======== SUPPLIED RECORDS

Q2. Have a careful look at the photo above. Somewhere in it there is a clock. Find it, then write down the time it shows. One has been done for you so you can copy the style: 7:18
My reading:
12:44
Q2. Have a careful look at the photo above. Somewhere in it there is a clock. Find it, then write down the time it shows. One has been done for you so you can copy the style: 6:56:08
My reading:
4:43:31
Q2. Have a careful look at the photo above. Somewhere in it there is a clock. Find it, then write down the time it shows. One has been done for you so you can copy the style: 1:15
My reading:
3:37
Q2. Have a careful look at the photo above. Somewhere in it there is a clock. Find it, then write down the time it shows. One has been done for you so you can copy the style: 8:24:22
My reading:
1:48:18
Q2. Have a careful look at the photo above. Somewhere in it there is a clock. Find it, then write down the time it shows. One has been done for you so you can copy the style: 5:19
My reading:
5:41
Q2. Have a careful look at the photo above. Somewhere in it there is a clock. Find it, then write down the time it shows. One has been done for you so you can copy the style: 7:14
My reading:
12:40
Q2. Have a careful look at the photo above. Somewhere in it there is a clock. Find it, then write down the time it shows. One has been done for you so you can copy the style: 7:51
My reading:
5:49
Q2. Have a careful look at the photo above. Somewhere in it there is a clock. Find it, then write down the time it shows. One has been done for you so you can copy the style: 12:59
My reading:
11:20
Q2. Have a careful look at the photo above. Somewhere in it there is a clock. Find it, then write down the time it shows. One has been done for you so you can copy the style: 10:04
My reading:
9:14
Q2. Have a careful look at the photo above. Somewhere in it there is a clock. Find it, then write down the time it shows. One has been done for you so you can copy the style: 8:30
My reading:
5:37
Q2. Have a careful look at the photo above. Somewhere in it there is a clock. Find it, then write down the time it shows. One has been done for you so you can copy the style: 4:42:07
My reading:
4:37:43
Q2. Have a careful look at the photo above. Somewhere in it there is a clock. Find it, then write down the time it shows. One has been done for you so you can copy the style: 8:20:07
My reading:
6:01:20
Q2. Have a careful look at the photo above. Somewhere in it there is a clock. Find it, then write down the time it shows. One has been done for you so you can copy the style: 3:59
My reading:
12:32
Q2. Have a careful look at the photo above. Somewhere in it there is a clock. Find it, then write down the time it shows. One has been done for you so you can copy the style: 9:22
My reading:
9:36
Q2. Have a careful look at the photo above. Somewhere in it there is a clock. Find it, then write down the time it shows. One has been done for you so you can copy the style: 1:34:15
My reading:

================

Please update the data starting at the line that has "the style: 4:42:07" and ending with the last line of the data, changing "My reading" to "Time shown" and keeping everything else the same. Return only those lines.

ANSWER TO THE PROBLEM:
Q2. Have a careful look at the photo above. Somewhere in it there is a clock. Find it, then write down the time it shows. One has been done for you so you can copy the style: 4:42:07
Time shown:
4:37:43
Q2. Have a careful look at the photo above. Somewhere in it there is a clock. Find it, then write down the time it shows. One has been done for you so you can copy the style: 8:20:07
Time shown:
6:01:20
Q2. Have a careful look at the photo above. Somewhere in it there is a clock. Find it, then write down the time it shows. One has been done for you so you can copy the style: 3:59
Time shown:
12:32
Q2. Have a careful look at the photo above. Somewhere in it there is a clock. Find it, then write down the time it shows. One has been done for you so you can copy the style: 9:22
Time shown:
9:36
Q2. Have a careful look at the photo above. Somewhere in it there is a clock. Find it, then write down the time it shows. One has been done for you so you can copy the style: 1:34:15
Time shown:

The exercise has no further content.